走马灯上绘制的是传统故事与人物绘画,但这座灯罩不是严丝合缝的一个灯筒,它的一面留了个豁口,四面银色反射,灯光只能从这个豁口中倾泻出来,而灯罩一旦旋转起来,远处海面上的船只就会发现灯塔发出的一闪一闪的光芒,而后可以根据这闪光,校正航向。懂得三角函数的船员,甚至可以根据闪光地间隙测算出自己地船速,以及船与暗礁的航行角度……但这都是高级船员所需具备地知识。
十三层的灯光点亮后,赵兴领着官员们爬上了十三楼观景,站在十三楼的玻璃窗边,观察着走马灯罩的旋转,冲压制成的薄银板非常光亮,当豁口正对众人的时候,大家都觉得眼前一片光明,刺的人睁不开眼睛。
见过走马灯罩的工作状况后,赵兴扭头走到玻璃窗边,居高临下俯视着香港城,这时,香港的百姓也纷纷在窗前点亮了蜡烛与油灯,以响应灯塔。而海面上航行的船只也响应的燃起灯火,祝贺灯塔的点火,不久,整个世界变成了一片灯海。灯火绵延不断,仿佛一只照耀到天际。
赵兴扭头对沉默不语的陈不群说:“曾经有个西洋人告诉我,当着世界大多数城市都是一片黑暗的时候,大宋的城池光明一片,因为我大宋是这个时代唯一不宵禁的国度——瞧,瞧我们脚下的光明之城。它的灯火一直可以照耀到世界尽头。”
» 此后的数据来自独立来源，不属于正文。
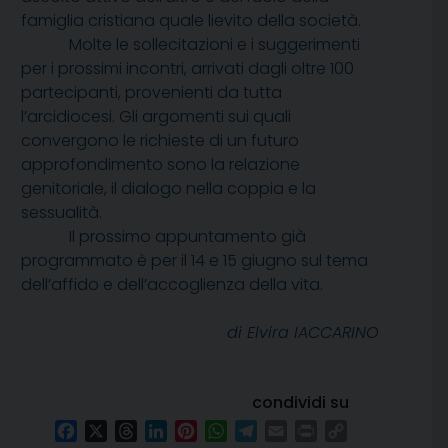
famiglia cristiana quale lievito della società.
Molte le sollecitazioni e i suggerimenti
per i prossimi incontri, arrivati dagli oltre 100
partecipanti, provenienti da tutta
l’arcidiocesi. Gli argomenti sui quali
convergono le richieste di un futuro
approfondimento sono la relazione
genitoriale, il dialogo nella coppia e la
sessualità.
Il prossimo appuntamento già
programmato è per il 14 e 15 giugno sul tema
dell’affido e dell’accoglienza della vita.
di Elvira IACCARINO
condividi su
Facebook
X
Threads
LinkedIn
Pinterest
WhatsApp
Telegram
Email
Print
Copy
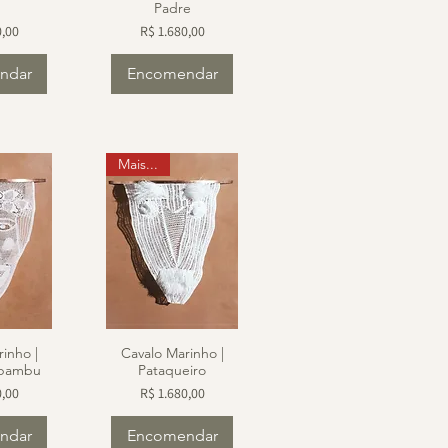
Padre
Preço
0,00
R$ 1.680,00
ndar
Encomendar
Mais...
inho |
Cavalo Marinho |
 bambu
Pataqueiro
Preço
0,00
R$ 1.680,00
ndar
Encomendar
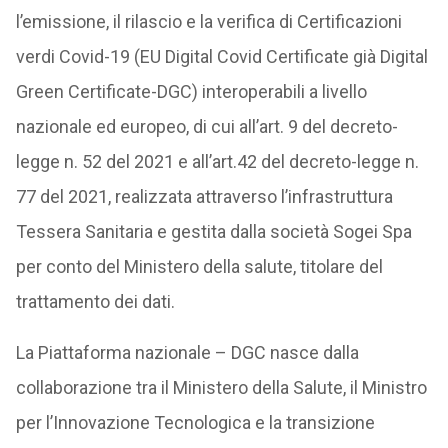
l’emissione, il rilascio e la verifica di Certificazioni
verdi Covid-19 (EU Digital Covid Certificate già Digital
Green Certificate-DGC) interoperabili a livello
nazionale ed europeo, di cui all’art. 9 del decreto-
legge n. 52 del 2021 e all’art.42 del decreto-legge n.
77 del 2021, realizzata attraverso l’infrastruttura
Tessera Sanitaria e gestita dalla società Sogei Spa
per conto del Ministero della salute, titolare del
trattamento dei dati.
La Piattaforma nazionale – DGC nasce dalla
collaborazione tra il Ministero della Salute, il Ministro
per l’Innovazione Tecnologica e la transizione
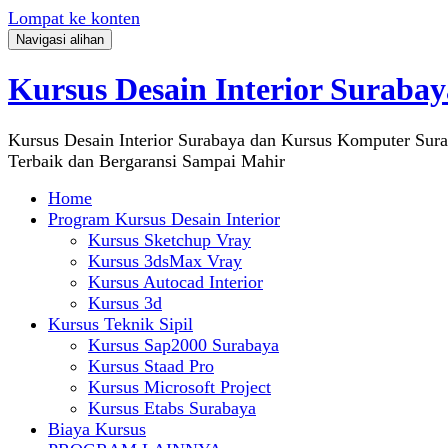
Lompat ke konten
Navigasi alihan
Kursus Desain Interior Surabay
Kursus Desain Interior Surabaya dan Kursus Komputer Sur
Terbaik dan Bergaransi Sampai Mahir
Home
Program Kursus Desain Interior
Kursus Sketchup Vray
Kursus 3dsMax Vray
Kursus Autocad Interior
Kursus 3d
Kursus Teknik Sipil
Kursus Sap2000 Surabaya
Kursus Staad Pro
Kursus Microsoft Project
Kursus Etabs Surabaya
Biaya Kursus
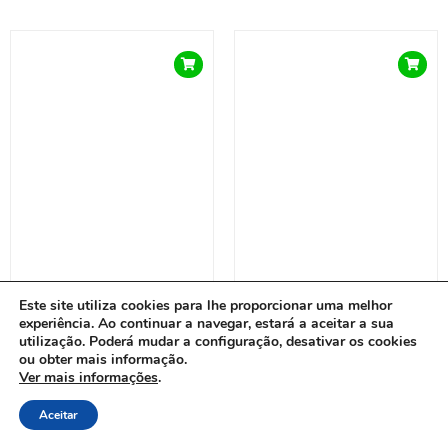
Este site utiliza cookies para lhe proporcionar uma melhor
experiência. Ao continuar a navegar, estará a aceitar a sua
utilização. Poderá mudar a configuração, desativar os cookies
ou obter mais informação.
Grelhador a gás Spirit
Grelhador a gás Spirit
Ver mais informações
.
E-210 WEBER 1500838
E-325 WEBER 1500900
Item adicionado ao carrinho.
Finalizar compra
Aceitar
0 itens -
€
0,00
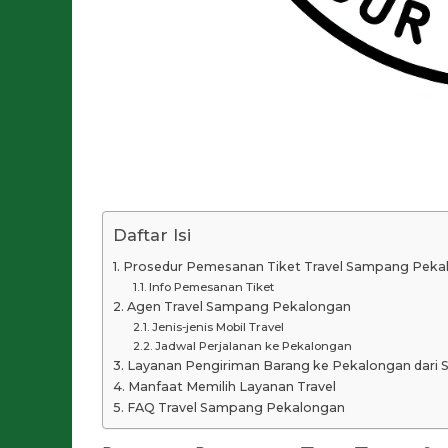
Daftar Isi
Prosedur Pemesanan Tiket Travel Sampang Peka
Info Pemesanan Tiket
Agen Travel Sampang Pekalongan
Jenis-jenis Mobil Travel
Jadwal Perjalanan ke Pekalongan
Layanan Pengiriman Barang ke Pekalongan dari
Manfaat Memilih Layanan Travel
FAQ Travel Sampang Pekalongan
李格非一拍手:“光明之城——这个词非常贴切,我今天终于知道你为何将这座塔称之为‘光明塔’。”
陈不群默默的点点头,马上又说:“老师,可光明之城不止有香港、广州,我大宋所有的城市都是不宵禁的,我们所有的城池都是‘光明之城’。”
“对,这个国度所有的城市都是光明的,这是一个光明之国。与此同时,除了我大宋之外,世界各国的城市,到了夜晚都是一片黑暗。”
陈不群摇摇头:“不止,如今南洋一带,凡有我宋商的城市,它也是‘光明’的,只要有我宋商聚集的地方,即使是深夜,也是灯火一片,歌舞声声。”
赵兴接着补充:“不错,这就是文明的火种,我们给这个世界传播光明,而你我师徒就是那点燃光明之火的人……我知道,你很不满意我在大理那件事上对你的处置。可我们要那些虚名有什么用呢?
当初,当我看到一座‘玉石之城’匍匐在我的脚下的时候,我就知道,征服这座城市的只能是我——不,我们师徒。张田打下了那座城池,但人人都知道,没有我,他做不到这一切。
张田胜利了,他也被调走了。调到京城荣养起来,我却不希望你当时就被调走,我们的路还长着呐,世界就在我们眼前,等待我们推开大门,点燃灯火,带去光明——我们有更广阔的天地去要征服,何必在乎大理。
那个本来的象林郡回归,算什么功绩。收服故土,不是我们的追求,我们的追求是开拓,开拓出一条面向大海的路。
不群,你跟我去过西洋,你知道,我宋商的脚步已经遍布在这条西洋商路上,现在,我宋商已经走向大海,缺少的只是官方的正式承认,缺少的只是有个人出面,将他们拧成一条绳——这才是我需要你做的,我希望,你我师徒以海洋开拓者的身后名,被宋人铭刻在心中。
不群,官方的认可不值一提,只有百姓心中的丰碑才是永久的。”
陈不群低着头,思考片刻,向赵兴请罪:“老师,其实我到了金兰城就已经想通了。原先我宋人在南洋像是一条丧家犬,任人欺负,但现在,他们每个人脸上都洋溢着笑容——就是老师说的:自信的笑容。
看到他们的笑容,我已经明白了一切,老师的志向不在大陆,而在大海,我的职责就是追随老师的脚步,让我们身在异域的宋人,拥有一份与我们的文明相称的骄傲;哪怕身在他乡,也能够感受到朝廷的庇护。
我这次之所以不敢见老师,是没脸见老师。我在阿拉伯吃了个大亏,被阿拉伯人用‘火攻船’烧沉了十多艘战舰,其中有两艘是巨舟级别的……老师,我现在两眼一闭,就能看见那些赤裸上身的阿拉伯人,举着火把向我们扑来……
这还不是最糟的,最糟的是,我们非洲那条航线已经叫蕃商发现了,我护航的船队经过呼鲁纳岛(斯里兰卡岛)时,就有蕃商要求离开船队,独自向西,我当时没在意,等我回来的时候,发现那些商人已经从非洲回来了,正等我们一起回广州……老师,我当时应该再坚决点,坚决的击沉那些脱队蕃商。”